Researchers affiliated with the Hobby-Eberly Telescope Dark Energy Experiment (HETDEX), including Dr. Shun Saito, an associate professor of physics at Missouri S&T, have made the largest and most accurate 3D map yet of light emitted by excited hydrogen 9 billion to 11 billion years ago in the early universe.

This form of light, called Lyman alpha, is emitted in large quantities when hydrogen atoms are exposed to a star’s energy. That makes it a tool for finding bright galaxies in the past that experienced a burst of star creation.

Section of the line intensity map created by charting the distribution and concentration of excited hydrogen. Image credit: Maja Lujan Niemeyer/Max Planck Institute for Astrophysics/HETDEX, Chris Byrohl/Stanford University/HETDEX.

Using a technique called line intensity mapping, the new map pulls these objects into view, adding shape and nuance to this era of the universe. Saito, who also chairs HETDEX’s Cosmology Science Working Group, and his co-authors, recently published the findings in The Astrophysical Journal.

Saito says line intensity mapping charts the distribution and concentration of specific elements across an entire region, rather than observing objects one-by-one. Although this mapping isn’t a new technique, he says this is the first time it’s been used to precisely chart Lyman alpha emissions on this scale.

Dr. Shun Saito, associate professor of physics at S&T. Photo by Missouri S&T.

To create the map, the HETDEX group, which is led by the University of Texas-Austin, developed programming and used supercomputers to sift through data. The group then used the location of bright galaxies already identified by HETDEX to calculate the location of fainter galaxies and gas glowing nearby.

“We can use the location of known galaxies as a signpost to identify the distance of the fainter objects,” says Dr. Eiichiro Komatsu, a HETDEX scientist, scientific director at the Max Planck Institute for Astrophysics and a co-author on the paper. “The resulting map brings the regions around bright galaxies into greater focus and adds detail to the stretches in between.

“We have computer simulations of this period,” continued Komatsu. “But those are just simulations, not the real universe. Now we have a foundation which can let us know if some of the astrophysics underpinning those simulations is correct.”

Saito says his research group’s data analysis for the project will be beneficial for future studies of galaxy formation in the early universe.

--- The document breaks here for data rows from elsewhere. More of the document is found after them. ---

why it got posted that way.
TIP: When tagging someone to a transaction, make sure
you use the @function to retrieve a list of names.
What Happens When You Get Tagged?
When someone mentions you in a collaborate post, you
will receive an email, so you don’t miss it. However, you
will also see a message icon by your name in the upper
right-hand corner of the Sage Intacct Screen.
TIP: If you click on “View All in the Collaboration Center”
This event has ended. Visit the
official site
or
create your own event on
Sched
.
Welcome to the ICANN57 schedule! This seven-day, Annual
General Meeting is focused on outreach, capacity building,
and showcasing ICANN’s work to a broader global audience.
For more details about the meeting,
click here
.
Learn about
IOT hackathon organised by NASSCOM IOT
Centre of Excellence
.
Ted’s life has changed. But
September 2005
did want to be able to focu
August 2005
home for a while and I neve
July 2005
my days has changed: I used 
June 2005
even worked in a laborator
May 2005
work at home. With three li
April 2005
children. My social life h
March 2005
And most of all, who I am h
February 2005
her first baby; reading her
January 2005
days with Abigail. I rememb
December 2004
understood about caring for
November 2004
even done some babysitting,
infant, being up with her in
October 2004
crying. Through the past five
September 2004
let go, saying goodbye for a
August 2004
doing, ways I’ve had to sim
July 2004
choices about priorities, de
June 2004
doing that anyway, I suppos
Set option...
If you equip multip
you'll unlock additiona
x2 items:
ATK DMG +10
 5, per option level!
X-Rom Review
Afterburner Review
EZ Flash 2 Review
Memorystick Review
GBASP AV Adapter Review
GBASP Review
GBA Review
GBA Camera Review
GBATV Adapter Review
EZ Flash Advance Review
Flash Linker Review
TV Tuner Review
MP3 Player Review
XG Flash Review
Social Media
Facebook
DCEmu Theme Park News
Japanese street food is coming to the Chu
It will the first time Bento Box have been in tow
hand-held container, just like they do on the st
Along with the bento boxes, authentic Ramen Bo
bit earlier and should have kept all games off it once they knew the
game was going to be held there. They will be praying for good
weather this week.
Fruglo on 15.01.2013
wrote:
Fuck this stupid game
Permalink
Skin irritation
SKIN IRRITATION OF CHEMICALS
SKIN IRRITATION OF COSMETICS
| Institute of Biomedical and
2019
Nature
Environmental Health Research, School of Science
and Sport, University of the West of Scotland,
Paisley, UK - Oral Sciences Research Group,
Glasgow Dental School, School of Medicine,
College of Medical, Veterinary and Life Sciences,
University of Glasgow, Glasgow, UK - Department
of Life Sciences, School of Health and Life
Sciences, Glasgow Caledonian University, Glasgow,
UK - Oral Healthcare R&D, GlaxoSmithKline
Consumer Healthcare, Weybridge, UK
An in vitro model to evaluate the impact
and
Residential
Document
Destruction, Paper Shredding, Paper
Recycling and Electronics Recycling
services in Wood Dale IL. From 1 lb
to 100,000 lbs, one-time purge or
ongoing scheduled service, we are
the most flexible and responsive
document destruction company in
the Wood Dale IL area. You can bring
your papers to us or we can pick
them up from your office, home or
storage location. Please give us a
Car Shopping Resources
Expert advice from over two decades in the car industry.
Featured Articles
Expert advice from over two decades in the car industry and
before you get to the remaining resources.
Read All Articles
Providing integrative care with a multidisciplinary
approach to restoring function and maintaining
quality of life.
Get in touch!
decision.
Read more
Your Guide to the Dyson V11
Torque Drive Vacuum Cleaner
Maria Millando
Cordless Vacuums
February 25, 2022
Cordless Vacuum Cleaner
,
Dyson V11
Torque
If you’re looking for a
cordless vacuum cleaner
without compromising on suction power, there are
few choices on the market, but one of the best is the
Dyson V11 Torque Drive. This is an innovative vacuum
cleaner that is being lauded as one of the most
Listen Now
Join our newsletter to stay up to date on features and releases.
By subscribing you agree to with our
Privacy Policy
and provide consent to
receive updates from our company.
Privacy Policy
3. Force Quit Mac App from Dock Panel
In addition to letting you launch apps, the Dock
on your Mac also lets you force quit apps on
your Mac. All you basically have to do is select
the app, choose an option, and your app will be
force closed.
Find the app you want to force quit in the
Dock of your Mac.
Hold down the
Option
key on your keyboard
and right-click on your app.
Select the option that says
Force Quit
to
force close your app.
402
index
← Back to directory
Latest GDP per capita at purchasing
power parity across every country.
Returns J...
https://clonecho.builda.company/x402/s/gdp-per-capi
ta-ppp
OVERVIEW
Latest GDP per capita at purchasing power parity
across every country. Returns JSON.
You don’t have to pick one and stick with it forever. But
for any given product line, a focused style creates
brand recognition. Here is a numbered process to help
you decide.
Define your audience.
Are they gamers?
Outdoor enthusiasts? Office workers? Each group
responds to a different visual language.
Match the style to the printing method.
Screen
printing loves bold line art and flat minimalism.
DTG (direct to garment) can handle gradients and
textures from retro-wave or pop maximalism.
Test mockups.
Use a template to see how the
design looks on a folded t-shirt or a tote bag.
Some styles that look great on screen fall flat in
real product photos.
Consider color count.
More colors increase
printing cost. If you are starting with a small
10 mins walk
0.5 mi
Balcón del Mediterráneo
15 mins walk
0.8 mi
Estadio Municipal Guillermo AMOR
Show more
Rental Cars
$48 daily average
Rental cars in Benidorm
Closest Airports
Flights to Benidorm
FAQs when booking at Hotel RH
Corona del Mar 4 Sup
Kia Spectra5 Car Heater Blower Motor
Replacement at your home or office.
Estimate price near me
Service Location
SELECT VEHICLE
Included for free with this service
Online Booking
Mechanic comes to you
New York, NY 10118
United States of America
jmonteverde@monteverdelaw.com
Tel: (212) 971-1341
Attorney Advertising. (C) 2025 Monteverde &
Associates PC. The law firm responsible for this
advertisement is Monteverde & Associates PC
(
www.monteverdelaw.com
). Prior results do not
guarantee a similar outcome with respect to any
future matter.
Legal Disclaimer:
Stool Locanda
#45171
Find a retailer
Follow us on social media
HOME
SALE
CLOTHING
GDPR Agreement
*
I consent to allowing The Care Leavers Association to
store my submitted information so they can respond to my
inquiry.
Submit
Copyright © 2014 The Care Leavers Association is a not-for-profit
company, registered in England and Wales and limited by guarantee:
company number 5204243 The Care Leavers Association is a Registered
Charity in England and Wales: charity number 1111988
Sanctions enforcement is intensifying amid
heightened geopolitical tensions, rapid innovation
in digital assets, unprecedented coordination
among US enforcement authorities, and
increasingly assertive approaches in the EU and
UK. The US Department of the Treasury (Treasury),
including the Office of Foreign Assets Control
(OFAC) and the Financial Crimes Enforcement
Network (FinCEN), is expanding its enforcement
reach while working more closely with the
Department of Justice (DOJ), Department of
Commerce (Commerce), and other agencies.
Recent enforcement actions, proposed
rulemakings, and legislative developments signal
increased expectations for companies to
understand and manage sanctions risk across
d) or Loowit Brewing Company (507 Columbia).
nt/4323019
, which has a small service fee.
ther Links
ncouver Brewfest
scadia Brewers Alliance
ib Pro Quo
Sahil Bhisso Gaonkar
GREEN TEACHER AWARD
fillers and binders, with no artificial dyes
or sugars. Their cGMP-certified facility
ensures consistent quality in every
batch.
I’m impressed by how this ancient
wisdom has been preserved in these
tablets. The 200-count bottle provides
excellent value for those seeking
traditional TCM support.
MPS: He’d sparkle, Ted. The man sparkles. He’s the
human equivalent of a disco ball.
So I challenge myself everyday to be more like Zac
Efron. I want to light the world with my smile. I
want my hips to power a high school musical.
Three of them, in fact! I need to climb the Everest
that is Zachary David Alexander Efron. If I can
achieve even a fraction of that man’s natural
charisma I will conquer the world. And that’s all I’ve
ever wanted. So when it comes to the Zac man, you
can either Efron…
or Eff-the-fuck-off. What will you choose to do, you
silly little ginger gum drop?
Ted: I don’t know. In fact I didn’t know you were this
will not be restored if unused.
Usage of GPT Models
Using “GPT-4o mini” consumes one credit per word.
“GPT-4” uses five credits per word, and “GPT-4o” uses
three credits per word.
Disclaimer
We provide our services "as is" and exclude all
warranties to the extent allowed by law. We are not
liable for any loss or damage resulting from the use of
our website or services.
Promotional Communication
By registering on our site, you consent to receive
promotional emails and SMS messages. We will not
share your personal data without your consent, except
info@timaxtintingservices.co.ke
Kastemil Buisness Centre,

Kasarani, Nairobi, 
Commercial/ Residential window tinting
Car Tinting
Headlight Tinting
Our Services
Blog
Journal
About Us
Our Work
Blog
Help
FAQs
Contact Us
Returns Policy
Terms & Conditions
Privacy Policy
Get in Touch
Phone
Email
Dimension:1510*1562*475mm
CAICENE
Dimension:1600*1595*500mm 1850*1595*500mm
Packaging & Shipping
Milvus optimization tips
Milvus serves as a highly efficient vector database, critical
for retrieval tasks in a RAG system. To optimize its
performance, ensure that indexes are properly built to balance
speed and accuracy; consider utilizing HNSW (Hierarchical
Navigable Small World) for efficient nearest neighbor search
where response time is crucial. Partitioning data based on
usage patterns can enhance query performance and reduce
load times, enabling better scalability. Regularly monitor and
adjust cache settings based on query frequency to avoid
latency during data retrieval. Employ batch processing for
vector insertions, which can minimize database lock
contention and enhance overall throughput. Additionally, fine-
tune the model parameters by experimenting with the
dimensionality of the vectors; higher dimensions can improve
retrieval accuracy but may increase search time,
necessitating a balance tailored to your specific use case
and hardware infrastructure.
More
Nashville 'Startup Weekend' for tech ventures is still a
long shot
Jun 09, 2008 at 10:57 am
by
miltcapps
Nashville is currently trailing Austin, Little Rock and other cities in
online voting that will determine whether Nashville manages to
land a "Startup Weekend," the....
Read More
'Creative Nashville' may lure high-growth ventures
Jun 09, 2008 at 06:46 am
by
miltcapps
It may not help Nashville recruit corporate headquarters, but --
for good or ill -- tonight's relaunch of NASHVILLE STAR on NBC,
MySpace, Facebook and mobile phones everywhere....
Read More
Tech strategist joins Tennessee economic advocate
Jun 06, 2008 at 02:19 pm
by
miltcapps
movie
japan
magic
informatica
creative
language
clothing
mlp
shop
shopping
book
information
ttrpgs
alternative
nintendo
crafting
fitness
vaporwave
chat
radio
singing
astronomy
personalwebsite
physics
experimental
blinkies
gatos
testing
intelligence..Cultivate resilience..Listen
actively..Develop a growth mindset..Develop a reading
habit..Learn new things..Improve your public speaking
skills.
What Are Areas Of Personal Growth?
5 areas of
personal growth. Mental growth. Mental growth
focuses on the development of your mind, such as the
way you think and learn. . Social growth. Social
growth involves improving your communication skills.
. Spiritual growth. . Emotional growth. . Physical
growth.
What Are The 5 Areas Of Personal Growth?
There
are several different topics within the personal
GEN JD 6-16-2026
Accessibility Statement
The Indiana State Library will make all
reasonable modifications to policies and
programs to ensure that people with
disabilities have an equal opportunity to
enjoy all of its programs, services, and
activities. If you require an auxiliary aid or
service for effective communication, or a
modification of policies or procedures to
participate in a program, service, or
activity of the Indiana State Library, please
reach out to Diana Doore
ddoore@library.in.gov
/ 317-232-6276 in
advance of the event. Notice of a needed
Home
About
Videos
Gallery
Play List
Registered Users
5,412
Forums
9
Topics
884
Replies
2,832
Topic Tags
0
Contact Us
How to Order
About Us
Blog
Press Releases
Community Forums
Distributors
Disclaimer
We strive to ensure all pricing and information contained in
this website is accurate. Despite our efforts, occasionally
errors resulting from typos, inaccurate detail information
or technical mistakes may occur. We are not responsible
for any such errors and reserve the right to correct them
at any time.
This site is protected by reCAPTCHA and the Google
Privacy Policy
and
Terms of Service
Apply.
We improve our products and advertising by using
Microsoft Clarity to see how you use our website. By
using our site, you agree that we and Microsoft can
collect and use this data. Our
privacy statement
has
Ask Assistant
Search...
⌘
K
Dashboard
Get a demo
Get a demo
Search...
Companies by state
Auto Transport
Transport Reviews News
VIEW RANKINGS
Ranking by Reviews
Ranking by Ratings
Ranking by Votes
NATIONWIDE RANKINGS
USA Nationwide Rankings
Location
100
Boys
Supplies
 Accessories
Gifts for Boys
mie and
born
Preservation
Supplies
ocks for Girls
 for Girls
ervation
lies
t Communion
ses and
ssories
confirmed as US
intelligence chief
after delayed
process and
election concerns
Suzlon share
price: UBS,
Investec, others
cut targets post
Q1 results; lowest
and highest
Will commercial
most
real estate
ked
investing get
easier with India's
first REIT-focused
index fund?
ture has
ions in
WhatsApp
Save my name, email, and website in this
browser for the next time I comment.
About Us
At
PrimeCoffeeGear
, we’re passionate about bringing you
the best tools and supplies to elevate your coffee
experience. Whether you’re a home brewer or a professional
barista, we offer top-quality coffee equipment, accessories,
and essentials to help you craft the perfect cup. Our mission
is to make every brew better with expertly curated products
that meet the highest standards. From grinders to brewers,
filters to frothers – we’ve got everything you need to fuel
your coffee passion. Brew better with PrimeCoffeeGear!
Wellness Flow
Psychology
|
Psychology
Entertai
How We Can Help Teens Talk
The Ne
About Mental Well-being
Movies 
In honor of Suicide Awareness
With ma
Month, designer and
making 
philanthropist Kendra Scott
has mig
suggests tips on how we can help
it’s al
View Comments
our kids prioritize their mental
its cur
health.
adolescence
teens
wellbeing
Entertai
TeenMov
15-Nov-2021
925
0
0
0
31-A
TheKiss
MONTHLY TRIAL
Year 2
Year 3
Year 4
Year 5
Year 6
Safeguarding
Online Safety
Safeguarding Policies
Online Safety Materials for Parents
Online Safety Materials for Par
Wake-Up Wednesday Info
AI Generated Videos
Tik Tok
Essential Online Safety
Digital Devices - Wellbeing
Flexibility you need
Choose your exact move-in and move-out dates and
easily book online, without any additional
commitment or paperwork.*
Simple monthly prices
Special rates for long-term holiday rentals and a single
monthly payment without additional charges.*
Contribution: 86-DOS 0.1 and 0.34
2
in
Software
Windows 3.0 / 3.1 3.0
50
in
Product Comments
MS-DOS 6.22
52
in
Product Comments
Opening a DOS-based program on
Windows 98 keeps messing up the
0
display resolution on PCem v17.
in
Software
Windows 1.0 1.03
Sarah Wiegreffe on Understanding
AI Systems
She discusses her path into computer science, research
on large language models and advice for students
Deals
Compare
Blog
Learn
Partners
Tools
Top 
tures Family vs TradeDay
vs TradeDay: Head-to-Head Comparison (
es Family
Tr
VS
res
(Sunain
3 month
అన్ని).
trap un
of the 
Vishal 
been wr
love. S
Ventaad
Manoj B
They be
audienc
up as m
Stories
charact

“The signal we detected is theoretically insightful since it is not consistent with previous similar studies using quasars but consistent with what we predict from numerical simulations for galaxies,” says Saito. 

Moving forward, Saito says team hopes to compare their map with others that overlap the same region of the universe and focus on different elements.

Other HETDEX researchers who collaborated on the project include Maja Lujan Niemeyer, Julian Muñoz, Karl Gebhardt and Taft Armandroff.